Spain's Supreme Court also weighed in, saying it was "against the granting of any form of pardon, total or partial" to 12 Catalan separatists found guilty for their role in an illegal secession referendum and a short-lived declaration of independence.
In October 2019, the Supreme Court sentenced nine of them -- seven senior politicians and two civil society leaders -- to jail terms of between nine and 13 years, while the other three were fined.
The court argued Wednesday that it had respected "the principle of proportionality" in its sentencing and saw "no evidence or indication of remorse" from the prisoners to justify any such pardon.
Among the jailed leaders is Oriol Junqueras, the president of leftist Catalan separatist party ERC.
Sanchez's minority government partially relies on the support of the ERC in the national parliament to pass legislation.
"The move is very, very risky and it could go wrong," Oriol Bartomeus, politics professor at the Autonomous University of Barcelona, told AFP when asked about a possible pardon.
- 'Revenge and vengeance' -
Pardoning the separatists is essential "to resolve the issue of Catalonia" and will favour "the stability of the government in parliament," he said.
But it "generates a lot of noise" and will be used by the right to "mobilise" its voters against the government, he added.
A pardon has been discussed by the government for months but it returned to the front burner on Tuesday after Pere Aragones of the ERC was sworn in as the new head of the government of Catalonia.
Asked that day if his government would issue a pardon, Sanchez said it would take into account values like "dialogue" and "understanding" instead of "revenge and vengeance".
The leader of the main opposition conservative Popular Party (PP), Pablo Casado, retorted on Wednesday that "defending national unity is not vengeance".
He has vowed to challenge any pardon in the courts while far-right party Vox has said it will stage street protests against the move.
The debate comes as the support for the PP has surged ahead of the Socialists in opinion polls since the party scored a big win in a regional election in Madrid earlier this month.
The PP and Vox together would win an absolute majority in parliament if a general election were held now, according to a poll published Sunday in conservative daily newspaper ABC.
- Catalans want amnesty -
The possibility of a pardon was met without enthusiasm by Catalan separatists.
"Our proposal is an amnesty but... we will not oppose any measure which alleviates the pain of the prisoners," Aragones said during his first news conference as head of the Catalan government.

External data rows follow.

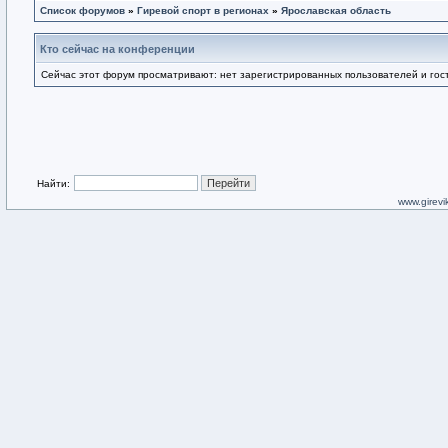
Список форумов
»
Гиревой спорт в регионах
»
Ярославская область
Кто сейчас на конференции
Сейчас этот форум просматривают: нет зарегистрированных пользователей и гост
Найти:
www.girevik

"We expect a fair solution and as soon as possible," added Aragones whose ERC governs in coalition with the more hardline Together for Catalonia (JxC) party which headed the previous Catalan government.
Unlike a pardon, an amnesty would also affect Catalan leaders who fled Spain after the failed 2017 independence bid such as Carles Puigdemont, the former head of the Catalan government of the JxC.
The ERC has called for a more moderate approach than JxC to advance the cause of Catalan independence.
It backs dialogue with Spain's central government and wants Madrid's backing for an independence referendum.
Sanchez's government has rejected both the amnesty and the referendum but it agrees on the need to restart dialogue with the Catalan government.